• _TASK OBJECTIVE_
Work through the entries that follow and state how many lines contain the word "Testing". Only the number is wanted.
=== THE DATA ===
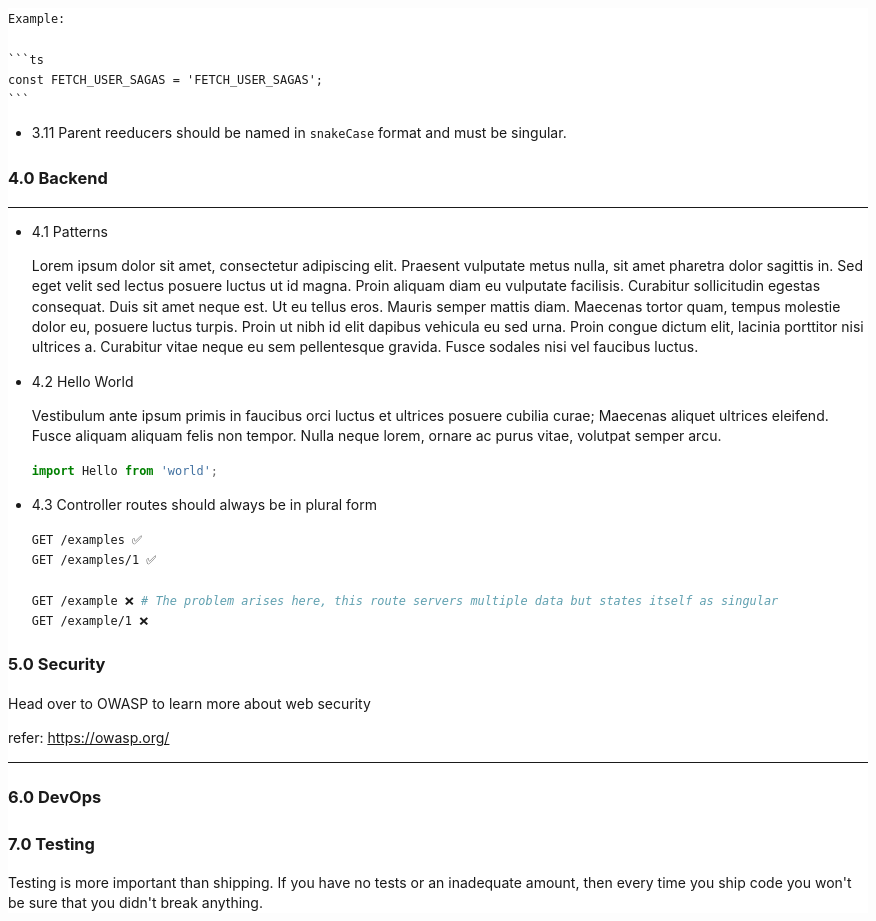     Example:

    ```ts
    const FETCH_USER_SAGAS = 'FETCH_USER_SAGAS';
    ```

* 3.11 Parent reeducers should be named in `snakeCase` format and must be singular.

### 4.0 Backend

---

* 4.1 Patterns

    Lorem ipsum dolor sit amet, consectetur adipiscing elit. Praesent vulputate metus nulla, sit amet pharetra dolor sagittis in. Sed eget velit sed lectus posuere luctus ut id magna. Proin aliquam diam eu vulputate facilisis. Curabitur sollicitudin egestas consequat. Duis sit amet neque est. Ut eu tellus eros. Mauris semper mattis diam. Maecenas tortor quam, tempus molestie dolor eu, posuere luctus turpis. Proin ut nibh id elit dapibus vehicula eu sed urna. Proin congue dictum elit, lacinia porttitor nisi ultrices a. Curabitur vitae neque eu sem pellentesque gravida. Fusce sodales nisi vel faucibus luctus.

* 4.2 Hello World

    Vestibulum ante ipsum primis in faucibus orci luctus et ultrices posuere cubilia curae; Maecenas aliquet ultrices eleifend. Fusce aliquam aliquam felis non tempor. Nulla neque lorem, ornare ac purus vitae, volutpat semper arcu.

    ```ts
    import Hello from 'world';
    ```

* 4.3 Controller routes should always be in plural form

    ```bash
    GET /examples ✅
    GET /examples/1 ✅

    GET /example ❌ # The problem arises here, this route servers multiple data but states itself as singular
    GET /example/1 ❌
    ```

### 5.0 Security

Head over to OWASP to learn more about web security

refer: https://owasp.org/

---

### 6.0 DevOps

### 7.0 Testing

Testing is more important than shipping. If you have no tests or an inadequate amount, then every time you ship code you won't be sure that you didn't break anything.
===
• _OUTPUT FOR THIS EXERCISE_
2